Imagine this. In a coffee shop, an unmarried woman in her early thirties sits alone sipping her favourite hot chocolate and reading a book, immersed in her happy place. A friend or relative who comes to the shop sees her, comes to her and asks, ‘Are you alone or waiting for someone?’ When she replies that she is alone, with a wicked smile, the other person asks, “Oh! Haven’t you found someone to share your life with?” followed by lessons on marriage! Many who read this might be familiar with such conversations, where the so-called ‘privileged people’ nag single women asking too many personal questions about their decision to stay unmarried.
You may have got angry and, sometimes, devastated facing them. Well, being single is not unsafe and unhappy, as they said. In fact, it is a happy place, says happiness expert Paul Dolan, HOD and professor of Behavioural Science in Psychological and Behavioural Science at the London School of Economics and Political Science, in his recent study. He observes that unmarried women are the healthiest and happiest compared to their married counterparts. He elucidates that men are benefited from marriage because they take fewer risks; whereas women die sooner than if she was never married because she has to put up with many factors in marriage.
“He is right,” concur single women we spoke to. According to them, life is pretty happy except of the social pressure for getting married. “Single life is beautiful. The most important factor is that we don’t have to ask anyone’s permission,” says Rakhi R., a psychologist, who is also single. “Even our smallest wishes can be done without any regret, which may not be possible in married life. Singlehood is the best option for career-oriented women,” she opines.
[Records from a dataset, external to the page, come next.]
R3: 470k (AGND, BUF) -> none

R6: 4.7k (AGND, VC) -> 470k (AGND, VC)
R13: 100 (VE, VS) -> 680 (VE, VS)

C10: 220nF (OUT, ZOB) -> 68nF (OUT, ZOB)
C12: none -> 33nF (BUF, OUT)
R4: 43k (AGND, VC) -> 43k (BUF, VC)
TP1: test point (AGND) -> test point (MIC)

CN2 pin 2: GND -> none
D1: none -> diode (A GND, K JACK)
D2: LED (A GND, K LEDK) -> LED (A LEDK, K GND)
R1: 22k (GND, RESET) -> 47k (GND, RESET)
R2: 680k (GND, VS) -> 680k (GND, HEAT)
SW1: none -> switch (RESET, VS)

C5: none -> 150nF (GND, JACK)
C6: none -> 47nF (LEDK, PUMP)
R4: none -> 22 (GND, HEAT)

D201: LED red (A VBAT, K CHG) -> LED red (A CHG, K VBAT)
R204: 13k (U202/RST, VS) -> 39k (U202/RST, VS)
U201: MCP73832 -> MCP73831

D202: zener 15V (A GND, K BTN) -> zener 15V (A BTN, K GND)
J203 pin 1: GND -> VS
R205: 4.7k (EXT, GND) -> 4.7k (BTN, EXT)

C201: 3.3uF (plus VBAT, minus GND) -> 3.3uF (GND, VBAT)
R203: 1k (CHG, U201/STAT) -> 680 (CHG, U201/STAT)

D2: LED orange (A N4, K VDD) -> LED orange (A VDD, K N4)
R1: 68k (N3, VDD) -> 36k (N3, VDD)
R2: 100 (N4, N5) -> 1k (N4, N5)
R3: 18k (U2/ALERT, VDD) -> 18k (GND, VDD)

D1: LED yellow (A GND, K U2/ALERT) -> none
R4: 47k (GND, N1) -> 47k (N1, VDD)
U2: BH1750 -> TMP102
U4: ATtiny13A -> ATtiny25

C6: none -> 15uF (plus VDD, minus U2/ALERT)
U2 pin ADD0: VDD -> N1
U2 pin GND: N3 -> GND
Sarah Hussain, an artist, who has been single forever, feels that being free is the key to happiness. “When we are single, we automatically become happy, because we are independent. There are no obstacles on our path. When another person comes to our life, there will be an invisible chain tied on us, which will restrict our movement,” she believes.
Savita Samuel, a public relations professional, feels singlehood is the best choice ever! But, she feels society should accept a woman’s decision, “Indian society fails to understand that. It’s a woman’s prerogative to decide when and whom she should tie the knot, or to stay single forever,” she feels.
Indu, who runs a travel company, feels the same. She says there is no happiness than being single. “The only unhappiness will be social pressure,” she says, while Sarah adds, “Society will be troubling more our parents with such questions.” In Indu’s opinion, in Kerala, restriction is mostly imposed on travelling. “Women will have to ask permission even to go out for a one-day outing,” she says. “Once she gets married, home becomes only her responsibility. Thereafter, all her desires revolve around it. She will not have ‘me time’. Or perhaps, she is conditioned to believe that her happiness lies in family’s happiness. But, that is not the reality. She is also an individual and she needs her time,” she says. “Single life is free of such restrictions. Single women are not answerable to anyone. They can wisely invest time in their own development. That makes them happy. She can travel wherever she wants, eat whatever she yearns for at any time. There is no time table set for her. Above all, she can sleep as long as she wants in the morning, which is a dream for many married women. I have married friends who just want to sleep a little more time in the morning.”
One of the reasons they cite for single women’s happiness is that they are less bothered about others or loneliness in old age. “People become physically and mentally weak when they struggle or worry too much. Look at our system; parents live for their children hoping that the latter would take care of them in old age. They want us to follow the pattern. The thought of their children remaining unmarried make them sick. At the same time, look at those who live outside; they live so happy in their old age because they are not bothered about their children,” says Rakhi. “When we are unmarried, we don’t have to worry about our next generation. That leaves us with time to fulfil our wishes one by one, which will ultimately make us happy. When we are happy, we become healthy,” she adds.
Savita feels that an independent woman need not worry about old age solitude. “What is the assurance that husband or child will take care of us when we are old? When I am single, I can take care of my mom and dad till they are alive. It is a satisfaction for life. And during my old age, I would anyway be alone and would find ways to tackle it,” she says.
Dr Lissy Shajahan, psychologist and relationship expert, feels it is high time society changed. “All these while, marriage has been encouraged believing that it would provide physical, emotional and economical security to women and maintain values of life. Another reason why marriage is supported is because it plays a crucial role in nurturing the next generation. But how many marriages these days secure women the way it has been envisioned? Why should women choose marriage if she is not happy about it? When a woman is capable of moulding a secure life all by herself, why should not we let her do that,” she asks. “Even the Constitution gives her that right. Then, why should society question it?”
She further explains that single women are happy because they are free and don’t have to take blames in life. She also stresses the fact that if a woman feel that her freedom is more important, then she should definitely choose it. “It needs courage to stay single. Women have to realise their worth and invest in developing their skills to succeed in life. She just has to focus on her passion, work on it and rise above their limitations."
That does not mean singlehood is devoid of low time. “Of course, there are tough times. That is part and parcel of any life. Whenever you feel down, do something you love. I take a break and travel,” says Indu.